***** Page extract *****

Feature Analysis

The standard features: LLR (low level discriptors)
File path: \emotiondetection\features_labels_lld

load data

class Data. please see common.py

get the training data


In [48]:
import numpy as np
import os
from sklearn.manifold import TSNE

from common import Data

lld=Data('lld')
lld.load_training_data()
print 'training feature shape: ', lld.feature.shape
print 'training label shape: ', lld.label.shape

#lld.load_test_data()
#print 'test feature shape: ',lld.feature_test.shape
#print 'test label shape: ',lld.label_test.shape


lld
training feature shape:  (9959L, 384L)
training label shape:  (9959L, 2L)

a. histogram

plot the histgram of one feature, to see what distribution the feature is.


In [42]:
import matplotlib.pyplot as plt
%matplotlib inline  

feature_table=[1,10,100,300]
for ind,fea in enumerate(feature_table):
    f= lld.feature[:,fea]
    
    plt.subplot(2,2,ind+1)
    plt.hist(f)
    #plt.title("Histogram of feature "+str(ind))
plt.axis('tight')


Different features have different ditributions.
Some are subject to Gussain distribution.

*****

_Set of tasks_:
**A)** Set down, word for word, the portion of the feature analysis page from "class Data. please" up to and including "lld.load_training_data()".
**B)** Carry the feature analysis page forward from its final sentence, continuing in the same style.

***** The data *****

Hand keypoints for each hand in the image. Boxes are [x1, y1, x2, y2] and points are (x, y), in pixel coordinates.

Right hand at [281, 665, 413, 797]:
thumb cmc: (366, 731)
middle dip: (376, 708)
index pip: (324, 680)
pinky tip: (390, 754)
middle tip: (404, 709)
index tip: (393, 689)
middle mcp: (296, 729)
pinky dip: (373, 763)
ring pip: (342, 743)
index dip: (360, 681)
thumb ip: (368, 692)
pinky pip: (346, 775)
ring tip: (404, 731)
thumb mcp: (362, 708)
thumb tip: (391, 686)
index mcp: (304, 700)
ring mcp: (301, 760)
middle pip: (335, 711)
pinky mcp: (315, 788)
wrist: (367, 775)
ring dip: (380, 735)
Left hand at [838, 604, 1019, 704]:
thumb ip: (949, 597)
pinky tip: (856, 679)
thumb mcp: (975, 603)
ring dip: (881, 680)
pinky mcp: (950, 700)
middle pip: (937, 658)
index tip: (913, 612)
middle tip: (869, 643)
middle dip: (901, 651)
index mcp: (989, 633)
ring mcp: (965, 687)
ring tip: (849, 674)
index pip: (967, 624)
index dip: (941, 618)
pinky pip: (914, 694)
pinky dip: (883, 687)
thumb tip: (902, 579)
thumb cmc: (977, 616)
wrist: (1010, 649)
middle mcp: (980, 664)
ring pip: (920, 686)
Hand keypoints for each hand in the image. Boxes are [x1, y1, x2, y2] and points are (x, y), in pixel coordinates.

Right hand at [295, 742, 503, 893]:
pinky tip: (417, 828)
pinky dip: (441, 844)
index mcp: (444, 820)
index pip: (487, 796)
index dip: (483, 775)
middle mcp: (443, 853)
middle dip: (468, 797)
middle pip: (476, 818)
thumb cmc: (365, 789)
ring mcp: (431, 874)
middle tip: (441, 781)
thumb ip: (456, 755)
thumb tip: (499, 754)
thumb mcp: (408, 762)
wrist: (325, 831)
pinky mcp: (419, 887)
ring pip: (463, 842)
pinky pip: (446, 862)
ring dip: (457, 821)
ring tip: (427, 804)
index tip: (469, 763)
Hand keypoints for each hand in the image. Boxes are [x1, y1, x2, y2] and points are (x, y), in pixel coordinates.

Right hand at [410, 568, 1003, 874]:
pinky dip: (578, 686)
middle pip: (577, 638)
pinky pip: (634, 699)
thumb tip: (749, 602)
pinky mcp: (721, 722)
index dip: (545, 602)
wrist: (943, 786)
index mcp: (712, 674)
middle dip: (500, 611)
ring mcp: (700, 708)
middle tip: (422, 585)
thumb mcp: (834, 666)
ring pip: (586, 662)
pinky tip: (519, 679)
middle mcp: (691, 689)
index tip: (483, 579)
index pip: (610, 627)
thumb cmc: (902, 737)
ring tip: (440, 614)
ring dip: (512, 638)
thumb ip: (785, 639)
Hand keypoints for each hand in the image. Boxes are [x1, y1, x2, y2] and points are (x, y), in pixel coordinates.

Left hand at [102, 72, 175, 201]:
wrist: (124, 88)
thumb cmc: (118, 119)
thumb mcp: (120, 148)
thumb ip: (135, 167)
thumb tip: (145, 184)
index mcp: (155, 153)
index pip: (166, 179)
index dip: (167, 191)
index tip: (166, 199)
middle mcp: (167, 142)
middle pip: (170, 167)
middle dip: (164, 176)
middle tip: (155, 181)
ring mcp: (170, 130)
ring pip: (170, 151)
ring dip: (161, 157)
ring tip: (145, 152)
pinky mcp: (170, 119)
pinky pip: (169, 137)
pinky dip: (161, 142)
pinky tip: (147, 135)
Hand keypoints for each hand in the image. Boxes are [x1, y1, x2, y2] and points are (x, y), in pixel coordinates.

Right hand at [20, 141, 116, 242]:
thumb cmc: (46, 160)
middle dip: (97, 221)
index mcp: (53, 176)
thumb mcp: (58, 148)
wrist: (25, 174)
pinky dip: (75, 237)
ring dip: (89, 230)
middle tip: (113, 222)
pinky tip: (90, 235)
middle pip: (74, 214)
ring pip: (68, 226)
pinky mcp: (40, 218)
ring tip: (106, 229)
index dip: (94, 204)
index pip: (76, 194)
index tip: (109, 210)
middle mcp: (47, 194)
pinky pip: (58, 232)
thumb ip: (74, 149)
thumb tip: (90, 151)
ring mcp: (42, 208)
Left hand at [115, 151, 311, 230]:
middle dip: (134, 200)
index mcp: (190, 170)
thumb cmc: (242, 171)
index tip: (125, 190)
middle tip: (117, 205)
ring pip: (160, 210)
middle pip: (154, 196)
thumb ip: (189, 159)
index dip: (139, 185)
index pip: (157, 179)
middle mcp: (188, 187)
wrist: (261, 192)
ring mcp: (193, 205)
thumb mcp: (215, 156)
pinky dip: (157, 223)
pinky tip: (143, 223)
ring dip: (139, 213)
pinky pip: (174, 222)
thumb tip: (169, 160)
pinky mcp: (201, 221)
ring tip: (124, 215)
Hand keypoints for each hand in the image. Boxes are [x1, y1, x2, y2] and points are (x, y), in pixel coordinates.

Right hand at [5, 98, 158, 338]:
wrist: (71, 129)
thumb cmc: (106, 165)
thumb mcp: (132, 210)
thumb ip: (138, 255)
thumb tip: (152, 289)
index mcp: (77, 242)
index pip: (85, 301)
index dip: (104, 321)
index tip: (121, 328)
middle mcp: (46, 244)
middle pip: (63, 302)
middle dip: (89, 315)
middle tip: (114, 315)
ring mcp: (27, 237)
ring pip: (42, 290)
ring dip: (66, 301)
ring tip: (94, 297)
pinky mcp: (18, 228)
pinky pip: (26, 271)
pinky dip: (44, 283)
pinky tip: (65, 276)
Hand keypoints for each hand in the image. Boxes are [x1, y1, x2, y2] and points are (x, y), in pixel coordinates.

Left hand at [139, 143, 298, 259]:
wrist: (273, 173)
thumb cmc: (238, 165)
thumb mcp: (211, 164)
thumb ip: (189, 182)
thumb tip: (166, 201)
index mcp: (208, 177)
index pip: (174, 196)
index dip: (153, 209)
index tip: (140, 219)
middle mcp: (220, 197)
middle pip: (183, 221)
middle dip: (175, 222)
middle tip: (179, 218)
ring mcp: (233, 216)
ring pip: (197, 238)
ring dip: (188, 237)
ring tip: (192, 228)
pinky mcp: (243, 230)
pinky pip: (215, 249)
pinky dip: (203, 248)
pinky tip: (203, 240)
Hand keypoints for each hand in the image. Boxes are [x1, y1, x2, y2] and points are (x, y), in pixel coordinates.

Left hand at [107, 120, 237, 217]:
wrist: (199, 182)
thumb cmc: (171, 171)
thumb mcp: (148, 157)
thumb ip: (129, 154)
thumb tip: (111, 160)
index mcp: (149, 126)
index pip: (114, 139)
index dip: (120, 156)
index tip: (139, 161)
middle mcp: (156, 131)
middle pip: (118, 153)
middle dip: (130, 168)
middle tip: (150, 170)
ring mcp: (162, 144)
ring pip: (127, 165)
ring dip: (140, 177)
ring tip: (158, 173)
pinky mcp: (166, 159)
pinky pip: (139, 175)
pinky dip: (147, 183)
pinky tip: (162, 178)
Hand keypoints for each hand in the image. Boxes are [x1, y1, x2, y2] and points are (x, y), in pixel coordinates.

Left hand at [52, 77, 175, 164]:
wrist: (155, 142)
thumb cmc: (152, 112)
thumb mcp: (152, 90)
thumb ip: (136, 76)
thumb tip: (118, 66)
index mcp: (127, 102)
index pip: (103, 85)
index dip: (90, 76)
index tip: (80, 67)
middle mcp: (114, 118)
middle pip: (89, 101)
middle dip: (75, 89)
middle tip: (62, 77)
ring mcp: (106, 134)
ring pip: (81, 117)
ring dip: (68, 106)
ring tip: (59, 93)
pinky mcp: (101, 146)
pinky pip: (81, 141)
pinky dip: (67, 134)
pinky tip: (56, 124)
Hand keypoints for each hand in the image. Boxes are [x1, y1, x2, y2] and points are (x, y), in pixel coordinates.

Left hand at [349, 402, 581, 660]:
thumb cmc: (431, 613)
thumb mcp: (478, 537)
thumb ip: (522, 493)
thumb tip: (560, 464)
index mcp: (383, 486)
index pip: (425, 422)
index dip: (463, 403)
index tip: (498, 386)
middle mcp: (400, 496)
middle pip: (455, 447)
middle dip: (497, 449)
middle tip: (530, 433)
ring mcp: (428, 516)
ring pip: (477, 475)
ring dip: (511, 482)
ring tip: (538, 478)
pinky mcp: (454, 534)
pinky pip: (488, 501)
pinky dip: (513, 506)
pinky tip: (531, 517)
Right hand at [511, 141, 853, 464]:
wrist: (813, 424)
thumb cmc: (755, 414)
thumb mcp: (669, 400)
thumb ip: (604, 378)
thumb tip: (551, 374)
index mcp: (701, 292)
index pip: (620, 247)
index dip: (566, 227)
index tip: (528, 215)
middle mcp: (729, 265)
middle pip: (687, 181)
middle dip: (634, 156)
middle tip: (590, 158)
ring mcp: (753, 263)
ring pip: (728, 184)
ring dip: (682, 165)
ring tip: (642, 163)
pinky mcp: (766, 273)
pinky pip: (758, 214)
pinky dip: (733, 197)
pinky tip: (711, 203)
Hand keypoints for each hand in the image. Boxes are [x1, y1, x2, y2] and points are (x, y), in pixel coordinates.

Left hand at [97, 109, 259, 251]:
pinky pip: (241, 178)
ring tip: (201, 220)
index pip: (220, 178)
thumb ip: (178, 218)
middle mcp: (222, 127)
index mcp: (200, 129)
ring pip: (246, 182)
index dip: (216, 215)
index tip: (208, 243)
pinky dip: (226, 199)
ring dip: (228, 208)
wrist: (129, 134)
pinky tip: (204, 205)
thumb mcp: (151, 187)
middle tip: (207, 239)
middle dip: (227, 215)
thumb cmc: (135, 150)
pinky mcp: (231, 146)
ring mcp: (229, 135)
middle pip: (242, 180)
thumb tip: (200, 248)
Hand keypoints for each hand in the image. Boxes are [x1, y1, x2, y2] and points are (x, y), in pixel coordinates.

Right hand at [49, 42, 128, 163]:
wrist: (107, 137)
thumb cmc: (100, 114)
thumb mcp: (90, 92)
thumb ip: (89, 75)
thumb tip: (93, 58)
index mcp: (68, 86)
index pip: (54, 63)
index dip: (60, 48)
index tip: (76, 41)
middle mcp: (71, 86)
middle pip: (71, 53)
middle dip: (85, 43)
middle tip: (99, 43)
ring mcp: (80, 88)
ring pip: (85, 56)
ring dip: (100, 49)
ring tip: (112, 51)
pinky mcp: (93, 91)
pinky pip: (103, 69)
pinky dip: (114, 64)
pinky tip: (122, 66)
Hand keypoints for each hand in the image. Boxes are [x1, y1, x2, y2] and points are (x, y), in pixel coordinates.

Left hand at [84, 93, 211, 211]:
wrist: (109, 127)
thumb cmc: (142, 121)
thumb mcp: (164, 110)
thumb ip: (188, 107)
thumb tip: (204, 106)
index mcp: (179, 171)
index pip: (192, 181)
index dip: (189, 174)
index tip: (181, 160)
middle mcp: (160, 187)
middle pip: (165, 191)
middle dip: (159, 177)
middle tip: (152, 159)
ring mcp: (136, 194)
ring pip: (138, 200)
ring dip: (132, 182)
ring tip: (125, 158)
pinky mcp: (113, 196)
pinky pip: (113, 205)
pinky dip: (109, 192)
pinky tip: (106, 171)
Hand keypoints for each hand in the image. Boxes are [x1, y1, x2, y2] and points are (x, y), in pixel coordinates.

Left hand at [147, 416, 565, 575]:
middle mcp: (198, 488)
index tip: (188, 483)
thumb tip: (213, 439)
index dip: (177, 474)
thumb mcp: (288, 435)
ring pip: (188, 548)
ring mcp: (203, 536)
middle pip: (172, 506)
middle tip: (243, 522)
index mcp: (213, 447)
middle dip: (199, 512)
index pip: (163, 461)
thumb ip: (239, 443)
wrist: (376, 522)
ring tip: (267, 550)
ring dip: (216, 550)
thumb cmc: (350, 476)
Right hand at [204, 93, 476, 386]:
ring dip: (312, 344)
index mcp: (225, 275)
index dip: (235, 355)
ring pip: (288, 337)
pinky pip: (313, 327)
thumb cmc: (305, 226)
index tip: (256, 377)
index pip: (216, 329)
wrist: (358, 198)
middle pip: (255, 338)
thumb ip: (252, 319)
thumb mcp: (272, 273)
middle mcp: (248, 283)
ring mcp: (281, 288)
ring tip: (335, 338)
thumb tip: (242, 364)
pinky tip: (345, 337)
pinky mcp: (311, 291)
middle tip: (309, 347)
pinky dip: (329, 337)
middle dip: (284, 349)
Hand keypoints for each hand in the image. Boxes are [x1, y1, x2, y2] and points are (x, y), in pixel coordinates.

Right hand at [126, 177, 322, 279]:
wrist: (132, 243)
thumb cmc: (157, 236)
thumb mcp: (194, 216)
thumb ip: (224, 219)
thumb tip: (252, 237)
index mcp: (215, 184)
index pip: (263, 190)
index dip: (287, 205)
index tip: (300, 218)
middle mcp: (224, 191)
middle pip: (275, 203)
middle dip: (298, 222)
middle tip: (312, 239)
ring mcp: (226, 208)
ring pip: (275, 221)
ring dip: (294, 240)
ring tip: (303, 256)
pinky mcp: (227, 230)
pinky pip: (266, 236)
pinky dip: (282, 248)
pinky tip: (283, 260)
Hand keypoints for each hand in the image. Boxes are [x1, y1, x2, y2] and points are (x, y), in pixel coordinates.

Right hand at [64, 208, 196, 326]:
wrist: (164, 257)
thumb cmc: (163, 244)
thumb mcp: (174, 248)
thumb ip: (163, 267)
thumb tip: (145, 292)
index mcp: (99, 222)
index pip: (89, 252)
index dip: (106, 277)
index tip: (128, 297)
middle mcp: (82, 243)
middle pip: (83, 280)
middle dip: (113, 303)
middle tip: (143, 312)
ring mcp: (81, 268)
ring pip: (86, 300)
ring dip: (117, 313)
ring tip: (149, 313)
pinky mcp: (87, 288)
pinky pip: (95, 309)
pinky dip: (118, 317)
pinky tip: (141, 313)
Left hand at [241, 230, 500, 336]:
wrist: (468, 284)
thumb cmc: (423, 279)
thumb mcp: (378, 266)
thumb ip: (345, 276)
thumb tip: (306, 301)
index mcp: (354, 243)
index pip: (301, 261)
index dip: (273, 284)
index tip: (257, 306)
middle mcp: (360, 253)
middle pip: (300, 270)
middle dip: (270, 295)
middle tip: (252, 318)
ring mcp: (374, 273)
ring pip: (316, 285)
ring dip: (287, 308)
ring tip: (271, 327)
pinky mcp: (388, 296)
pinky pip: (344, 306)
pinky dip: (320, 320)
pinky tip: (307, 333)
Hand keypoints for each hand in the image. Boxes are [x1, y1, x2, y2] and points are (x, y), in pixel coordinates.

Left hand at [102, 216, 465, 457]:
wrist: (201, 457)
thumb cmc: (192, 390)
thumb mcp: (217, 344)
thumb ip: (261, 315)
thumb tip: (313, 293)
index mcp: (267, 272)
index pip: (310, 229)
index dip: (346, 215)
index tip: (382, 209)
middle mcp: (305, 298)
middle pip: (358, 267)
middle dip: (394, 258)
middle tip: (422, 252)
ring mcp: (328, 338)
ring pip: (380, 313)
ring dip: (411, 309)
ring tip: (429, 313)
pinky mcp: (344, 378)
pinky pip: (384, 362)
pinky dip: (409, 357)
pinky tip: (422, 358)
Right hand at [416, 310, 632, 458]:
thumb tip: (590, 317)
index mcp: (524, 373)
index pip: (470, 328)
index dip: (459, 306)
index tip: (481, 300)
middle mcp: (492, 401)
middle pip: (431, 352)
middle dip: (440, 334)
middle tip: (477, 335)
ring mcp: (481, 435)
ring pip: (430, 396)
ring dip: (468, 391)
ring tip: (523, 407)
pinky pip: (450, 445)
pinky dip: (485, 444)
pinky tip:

*****

_Responses for each task_:
**A)**
class Data. please see common.py

get the training data


In [48]:
import numpy as np
import os
from sklearn.manifold import TSNE

from common import Data

lld=Data('lld')
lld.load_training_data()

**B)**
b. t-SNE

use TSNE to see the linear separability of the data.


In [43]:
model=TSNE(n_components=2,random_state=0) # reduct the dimention to 2 for visualization
np.set_printoptions(suppress=True)
Y=model.fit_transform(lld.feature,lld.label) # the reducted data

In [47]:
plt.scatter(Y[:, 0], Y[:, 1],c=lld.label[:,0],cmap=plt.cm.Spectral)
plt.title('training data')
plt.axis('tight')
 
print Y.shape


(9959L, 2L)

the linear separability is so terrible : (

c. analyse what classification methods is suit for out data theoretically

  • Training data:
    9959 examples and 384 features.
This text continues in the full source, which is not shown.